8 Comments leave one →
  1. September 8, 2008 11:55 am

    I just assumed he liked Web of Power 😉

    If you like to use this mechanism competitively, I highly recommend Kanaloa.

  2. September 8, 2008 1:19 pm

    @Stephane – That’s such a good point. Sometimes designers include things because someone else did it and it was good.

  3. September 8, 2008 4:44 pm

    Seems like a marketting ploy in some ways, such as friendly-yet-competitive exploration vs cut-throat railroad building. Sounds like an iteresting game for play and reflection.

    As for puzzling out why a designer did something, I count that as part of playing. Everything has it’s reasons, and each game is a new mental exercise. Plus, it leads towards how things could have been done better and worse. A very valuable exercise.

  4. September 10, 2008 12:38 am

    “There’s a bunch of face-up cards you can draw from, or you can take the mystery card on the top of the deck” is kind of an Alan Moon signature. He’s been using it in some form since some of his earliest games (Airlines and Elfenroads/Elfenland both had it as well). It’s a brilliant mechanic.

    The real thing I’m still wondering with Ticket to Ride is the scoring. Why 1-2-4-7-10-15 instead of the more standard triangular 1-3-6-10-15-21? It clearly came out of playtesting, but for the life of me I can’t find a mathematical pattern to explain WHY the numbers he chose work as well as they do.

  5. September 10, 2008 7:47 am

    I haven’t played enough of his games to get that signature. I’m still have 10 Knizia games on the shelf I have to get through before I feel comfortable consuming all of Moon’s games.
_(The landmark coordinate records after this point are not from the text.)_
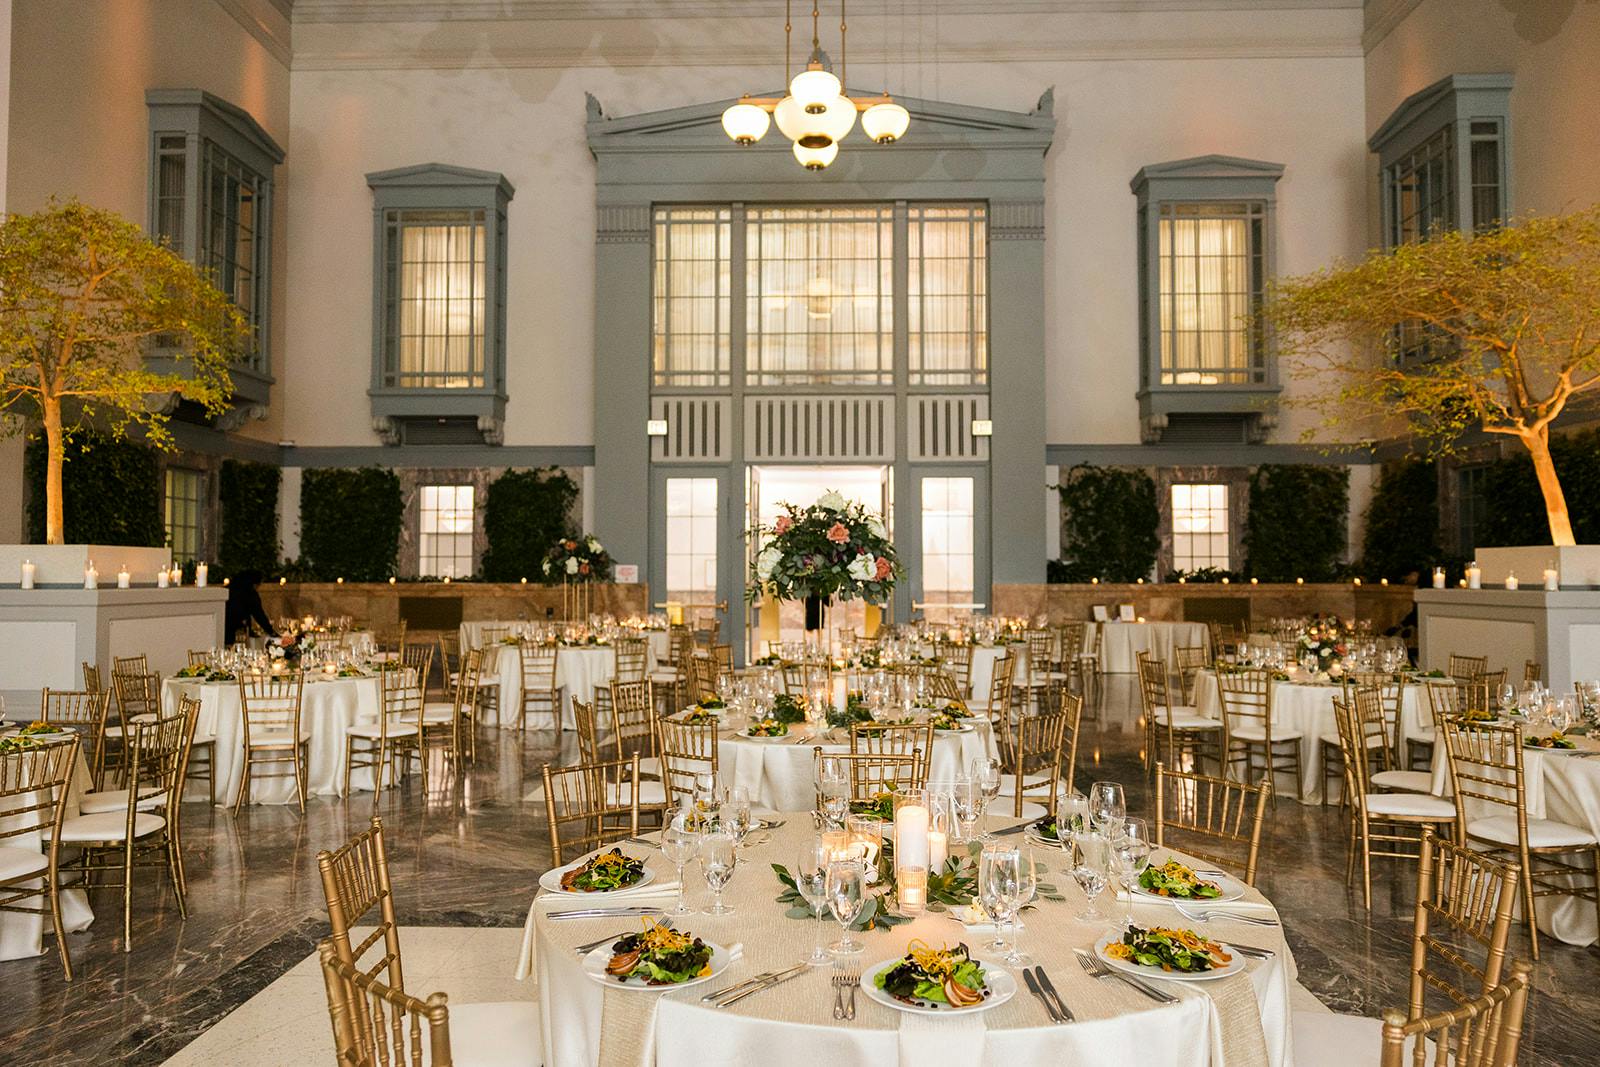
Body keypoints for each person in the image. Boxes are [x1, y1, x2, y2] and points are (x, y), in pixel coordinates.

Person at [225, 569, 278, 644]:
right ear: (254, 584)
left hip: (222, 627)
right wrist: (271, 631)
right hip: (238, 631)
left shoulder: (228, 589)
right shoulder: (250, 594)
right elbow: (259, 615)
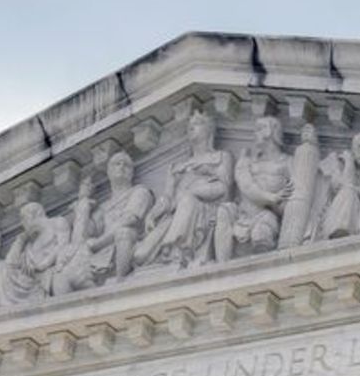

    Funny you mention the numbers. I thought about that, too. I actually tried to find out if his number choices were some pattern I hadn’t heard of as opposed to triangular numbers. Ironically, I choose not to write about that stuff figuring it was a tad too tragically geeky… so bingo to you. 🙂

    Like you, I figured it came out of testing. Already, I can see a way to “break” Ticket to Ride, and I resist it whenever I am playing. If I went for all the top scoring routes and nothing but the top scoring routes, I suspect I would win. I know this could be called “just another way to play the game,” but it doesn’t fit with the narrative, and I kind of feel like I’m doing an end run around the designer’s original intention.

    Anyway, I tell you this to say that I suspected it was this that lowered the upper numbers, and the other numbers had to come down to make it match in the middle. Or not.

  6. September 17, 2008 9:34 am

    (Sorry I’m commenting so late on this. I’m behind in my blog reading and catching up now).

    I actually do this all the time, and I love it when I can actually figure it out *and* apply a term to it. Puerto Rico’s colonist system has a deliberately designed negative feedback loop in it, which is always really cool to see in practice.

    One that I still don’t understand though is the use of cards in Race for the Galaxy as resource counters. The only reasons I can think for doing this is a) they wanted people to move through the deck quickly to get discarded cards back in circulation and b) they didn’t want to pay extra to put counters in the box. Both good reasons I guess, but I do want to play it once using counters, just to see if it changes the dynamics at all.